The backslashes can be removed they are useful for line breaks on a long single line command.

# Parallel be verbose, handle quotes, jobs use all cores
# If you have many containers consider limiting cores -j4
parallel --verbose -q -j+0  \ 
# The ::: is a Parallels parameter 
# The {} is replaced by the container name from the commands after :::
lxc exec {} -- bash -c "apt-get update && apt-get upgrade -y" ::: \ 
# List json data pipe into jq command, parse containers that are Ubuntu
# alter these values for alpine, Arch, etc. 
# currently running then trim to clean it up.
$(lxc ls -f json | jq '.[] | \
select(.type == "container") | \
select(.config."image.os" == "ubuntu") | \ 
select(.status == "Running") | .name' | tr -d '"')
# Results in:
# <container1>
# <container2>
# ...

Each container replaces {} and executes the commands.

Here it is on a single line:

parallel -q -j+0 lxc exec {} -- bash -c "apt-get update && apt-get upgrade -y" ::: $(lxc ls -f json | jq '.[] | select(.type == "container") | select(.config."image.os" == "ubuntu") | select(.status == "Running") | .name' | tr -d '"')
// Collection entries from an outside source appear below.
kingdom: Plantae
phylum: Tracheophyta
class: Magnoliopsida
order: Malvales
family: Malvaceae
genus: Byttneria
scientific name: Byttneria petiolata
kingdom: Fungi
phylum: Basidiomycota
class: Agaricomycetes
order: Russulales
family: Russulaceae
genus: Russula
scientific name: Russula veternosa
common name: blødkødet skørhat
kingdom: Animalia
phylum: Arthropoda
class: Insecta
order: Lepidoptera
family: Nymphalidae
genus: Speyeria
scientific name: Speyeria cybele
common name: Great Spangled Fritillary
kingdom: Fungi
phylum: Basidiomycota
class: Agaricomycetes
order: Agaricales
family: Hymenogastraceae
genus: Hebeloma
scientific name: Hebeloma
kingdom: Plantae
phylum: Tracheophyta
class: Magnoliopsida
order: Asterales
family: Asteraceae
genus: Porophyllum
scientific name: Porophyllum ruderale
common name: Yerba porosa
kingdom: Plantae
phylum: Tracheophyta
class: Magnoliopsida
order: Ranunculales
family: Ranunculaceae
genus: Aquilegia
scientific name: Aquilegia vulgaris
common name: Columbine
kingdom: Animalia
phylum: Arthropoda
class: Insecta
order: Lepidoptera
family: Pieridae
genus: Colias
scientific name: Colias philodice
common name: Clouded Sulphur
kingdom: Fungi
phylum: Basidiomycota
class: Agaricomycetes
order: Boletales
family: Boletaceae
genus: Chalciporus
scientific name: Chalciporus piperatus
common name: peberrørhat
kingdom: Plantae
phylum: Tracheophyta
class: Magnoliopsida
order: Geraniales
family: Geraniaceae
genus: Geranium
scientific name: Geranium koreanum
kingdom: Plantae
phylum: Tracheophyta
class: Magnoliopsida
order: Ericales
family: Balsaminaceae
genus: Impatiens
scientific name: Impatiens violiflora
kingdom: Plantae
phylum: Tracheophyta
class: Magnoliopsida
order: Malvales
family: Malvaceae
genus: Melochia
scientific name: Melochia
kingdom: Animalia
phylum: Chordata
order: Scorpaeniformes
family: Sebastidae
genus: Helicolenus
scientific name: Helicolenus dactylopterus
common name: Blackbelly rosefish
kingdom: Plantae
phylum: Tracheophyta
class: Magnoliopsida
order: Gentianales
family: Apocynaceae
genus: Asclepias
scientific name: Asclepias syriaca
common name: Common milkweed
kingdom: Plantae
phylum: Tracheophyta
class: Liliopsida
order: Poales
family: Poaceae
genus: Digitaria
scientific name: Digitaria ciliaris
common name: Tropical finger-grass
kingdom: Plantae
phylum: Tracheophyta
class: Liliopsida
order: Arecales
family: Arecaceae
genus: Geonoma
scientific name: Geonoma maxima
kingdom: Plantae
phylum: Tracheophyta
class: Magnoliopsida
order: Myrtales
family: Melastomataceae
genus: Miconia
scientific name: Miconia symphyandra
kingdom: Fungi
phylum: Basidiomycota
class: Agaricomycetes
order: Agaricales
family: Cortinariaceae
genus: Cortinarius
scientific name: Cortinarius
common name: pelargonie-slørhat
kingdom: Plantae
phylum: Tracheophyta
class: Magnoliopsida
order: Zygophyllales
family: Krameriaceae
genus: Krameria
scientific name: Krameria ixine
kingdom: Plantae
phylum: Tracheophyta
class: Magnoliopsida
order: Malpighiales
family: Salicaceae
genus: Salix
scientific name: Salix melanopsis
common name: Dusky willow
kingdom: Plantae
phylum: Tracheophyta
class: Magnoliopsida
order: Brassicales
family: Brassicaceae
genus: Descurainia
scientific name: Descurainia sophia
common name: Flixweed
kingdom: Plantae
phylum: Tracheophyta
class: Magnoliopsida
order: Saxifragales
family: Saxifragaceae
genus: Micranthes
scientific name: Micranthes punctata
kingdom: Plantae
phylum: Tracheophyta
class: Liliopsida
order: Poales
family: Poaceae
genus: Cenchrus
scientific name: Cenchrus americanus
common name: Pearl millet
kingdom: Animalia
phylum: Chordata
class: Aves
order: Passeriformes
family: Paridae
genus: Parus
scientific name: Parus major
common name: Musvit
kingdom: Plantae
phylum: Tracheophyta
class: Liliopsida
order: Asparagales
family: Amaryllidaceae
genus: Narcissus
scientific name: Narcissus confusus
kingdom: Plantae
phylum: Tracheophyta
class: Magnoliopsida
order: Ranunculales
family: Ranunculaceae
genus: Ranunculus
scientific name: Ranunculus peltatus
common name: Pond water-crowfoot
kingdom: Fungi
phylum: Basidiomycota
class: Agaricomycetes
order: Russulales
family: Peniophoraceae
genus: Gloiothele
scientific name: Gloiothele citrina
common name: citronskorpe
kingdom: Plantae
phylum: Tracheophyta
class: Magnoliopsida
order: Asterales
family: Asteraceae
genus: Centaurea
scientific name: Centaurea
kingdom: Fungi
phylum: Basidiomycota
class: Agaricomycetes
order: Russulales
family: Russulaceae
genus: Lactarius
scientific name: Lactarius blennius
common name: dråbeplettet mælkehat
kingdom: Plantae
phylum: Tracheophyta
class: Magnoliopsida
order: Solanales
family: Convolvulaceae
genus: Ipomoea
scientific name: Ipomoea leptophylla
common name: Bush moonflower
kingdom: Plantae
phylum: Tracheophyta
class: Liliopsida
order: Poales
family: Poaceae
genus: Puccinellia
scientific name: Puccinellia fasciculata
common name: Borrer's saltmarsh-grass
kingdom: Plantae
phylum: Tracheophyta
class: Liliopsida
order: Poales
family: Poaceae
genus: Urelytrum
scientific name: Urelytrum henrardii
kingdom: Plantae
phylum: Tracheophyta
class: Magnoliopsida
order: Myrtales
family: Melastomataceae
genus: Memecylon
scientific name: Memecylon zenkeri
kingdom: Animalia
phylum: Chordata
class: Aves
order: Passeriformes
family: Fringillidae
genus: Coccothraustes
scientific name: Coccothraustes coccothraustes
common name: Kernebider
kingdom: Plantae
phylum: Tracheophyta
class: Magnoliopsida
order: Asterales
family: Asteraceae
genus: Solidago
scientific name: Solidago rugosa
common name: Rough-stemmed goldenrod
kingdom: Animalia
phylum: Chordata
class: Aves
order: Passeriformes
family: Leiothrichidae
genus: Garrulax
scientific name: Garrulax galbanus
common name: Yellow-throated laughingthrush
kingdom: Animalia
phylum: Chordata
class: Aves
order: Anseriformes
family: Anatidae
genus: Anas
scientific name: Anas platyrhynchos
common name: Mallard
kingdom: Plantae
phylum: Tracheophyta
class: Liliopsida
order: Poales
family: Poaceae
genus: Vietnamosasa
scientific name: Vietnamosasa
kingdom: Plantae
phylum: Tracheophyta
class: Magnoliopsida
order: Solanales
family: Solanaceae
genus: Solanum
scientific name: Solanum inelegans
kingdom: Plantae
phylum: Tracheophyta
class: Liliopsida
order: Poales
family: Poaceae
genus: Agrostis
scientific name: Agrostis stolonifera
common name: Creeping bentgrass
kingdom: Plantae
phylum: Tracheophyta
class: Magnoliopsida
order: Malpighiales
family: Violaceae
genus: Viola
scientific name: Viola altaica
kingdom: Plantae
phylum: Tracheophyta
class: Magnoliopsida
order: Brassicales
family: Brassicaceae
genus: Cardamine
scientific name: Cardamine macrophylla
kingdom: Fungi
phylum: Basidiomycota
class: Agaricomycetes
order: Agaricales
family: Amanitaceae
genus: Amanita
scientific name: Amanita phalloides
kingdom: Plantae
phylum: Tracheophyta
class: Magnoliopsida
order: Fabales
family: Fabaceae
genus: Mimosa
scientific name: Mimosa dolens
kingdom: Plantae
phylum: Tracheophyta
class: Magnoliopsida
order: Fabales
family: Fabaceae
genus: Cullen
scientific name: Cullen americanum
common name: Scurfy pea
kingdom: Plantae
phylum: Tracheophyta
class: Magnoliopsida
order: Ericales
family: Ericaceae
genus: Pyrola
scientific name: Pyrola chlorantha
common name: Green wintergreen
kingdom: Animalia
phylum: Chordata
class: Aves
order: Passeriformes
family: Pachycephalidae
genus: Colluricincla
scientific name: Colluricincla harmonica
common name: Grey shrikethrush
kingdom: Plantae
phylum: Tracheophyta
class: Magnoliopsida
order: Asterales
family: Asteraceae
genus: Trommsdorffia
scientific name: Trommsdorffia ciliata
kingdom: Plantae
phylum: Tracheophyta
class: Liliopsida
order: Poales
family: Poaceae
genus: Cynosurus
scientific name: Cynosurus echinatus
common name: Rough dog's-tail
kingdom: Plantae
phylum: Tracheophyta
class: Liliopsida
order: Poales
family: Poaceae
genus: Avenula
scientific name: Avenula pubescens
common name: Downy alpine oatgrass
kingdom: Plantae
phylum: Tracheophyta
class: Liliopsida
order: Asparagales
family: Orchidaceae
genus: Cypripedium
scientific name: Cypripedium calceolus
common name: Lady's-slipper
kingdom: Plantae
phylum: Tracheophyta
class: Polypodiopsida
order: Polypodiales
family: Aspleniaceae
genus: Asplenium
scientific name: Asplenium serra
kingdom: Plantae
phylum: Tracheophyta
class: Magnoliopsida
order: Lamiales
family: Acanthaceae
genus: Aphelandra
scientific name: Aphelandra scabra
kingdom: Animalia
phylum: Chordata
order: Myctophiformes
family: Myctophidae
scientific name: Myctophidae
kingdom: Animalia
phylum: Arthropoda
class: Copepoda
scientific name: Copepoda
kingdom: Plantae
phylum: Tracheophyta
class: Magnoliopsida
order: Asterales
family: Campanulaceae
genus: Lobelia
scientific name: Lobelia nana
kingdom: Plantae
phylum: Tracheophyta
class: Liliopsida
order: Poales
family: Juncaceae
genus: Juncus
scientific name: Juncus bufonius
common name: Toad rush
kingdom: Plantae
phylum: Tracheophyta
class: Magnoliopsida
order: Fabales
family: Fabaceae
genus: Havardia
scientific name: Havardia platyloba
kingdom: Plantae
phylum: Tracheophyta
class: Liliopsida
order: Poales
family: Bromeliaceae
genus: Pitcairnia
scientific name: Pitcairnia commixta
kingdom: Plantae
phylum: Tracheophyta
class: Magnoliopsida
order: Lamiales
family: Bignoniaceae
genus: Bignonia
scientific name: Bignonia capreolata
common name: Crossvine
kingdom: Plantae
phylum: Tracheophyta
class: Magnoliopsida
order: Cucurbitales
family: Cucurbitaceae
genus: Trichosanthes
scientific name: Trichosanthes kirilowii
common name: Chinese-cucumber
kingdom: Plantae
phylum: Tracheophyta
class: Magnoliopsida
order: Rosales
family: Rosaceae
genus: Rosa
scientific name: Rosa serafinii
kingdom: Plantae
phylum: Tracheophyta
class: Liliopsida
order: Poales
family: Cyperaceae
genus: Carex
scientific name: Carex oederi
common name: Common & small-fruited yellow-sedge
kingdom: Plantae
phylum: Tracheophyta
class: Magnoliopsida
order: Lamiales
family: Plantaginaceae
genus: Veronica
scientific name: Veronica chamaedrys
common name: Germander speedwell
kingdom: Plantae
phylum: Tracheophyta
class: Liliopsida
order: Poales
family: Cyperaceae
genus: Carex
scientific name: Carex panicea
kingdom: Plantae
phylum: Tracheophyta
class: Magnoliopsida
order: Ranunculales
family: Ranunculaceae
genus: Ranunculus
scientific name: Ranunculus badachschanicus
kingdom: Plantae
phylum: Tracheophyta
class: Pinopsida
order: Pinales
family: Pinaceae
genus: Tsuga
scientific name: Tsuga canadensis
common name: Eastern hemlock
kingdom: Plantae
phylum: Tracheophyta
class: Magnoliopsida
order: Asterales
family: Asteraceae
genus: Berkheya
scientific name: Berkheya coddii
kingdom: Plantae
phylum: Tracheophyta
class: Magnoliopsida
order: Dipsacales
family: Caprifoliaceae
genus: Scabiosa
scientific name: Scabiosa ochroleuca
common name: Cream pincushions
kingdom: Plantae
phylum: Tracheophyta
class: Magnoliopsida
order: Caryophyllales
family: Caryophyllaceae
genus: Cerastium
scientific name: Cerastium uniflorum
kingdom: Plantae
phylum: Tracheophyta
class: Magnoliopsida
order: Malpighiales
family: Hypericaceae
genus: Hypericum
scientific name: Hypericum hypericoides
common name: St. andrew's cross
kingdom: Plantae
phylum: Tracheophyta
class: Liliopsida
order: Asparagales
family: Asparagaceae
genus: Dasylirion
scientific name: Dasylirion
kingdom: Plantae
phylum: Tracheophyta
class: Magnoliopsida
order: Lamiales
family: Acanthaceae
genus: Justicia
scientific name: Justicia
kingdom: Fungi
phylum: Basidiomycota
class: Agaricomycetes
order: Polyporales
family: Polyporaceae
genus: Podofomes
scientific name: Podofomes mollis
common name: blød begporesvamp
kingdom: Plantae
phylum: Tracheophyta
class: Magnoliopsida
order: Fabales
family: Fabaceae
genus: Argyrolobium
You can turn this into a shell script or use the pet command to load it into a collection of long commands for easy access. The pet command can also do snippets so if you wanted this to run for a specific host you can do so. Or if you want to change the inputs to jq query. i.e. prompt for these values before running the shell one-liner.

If you are curious about the Grok3 session. I was definitely impressed by how well it was able to assist me.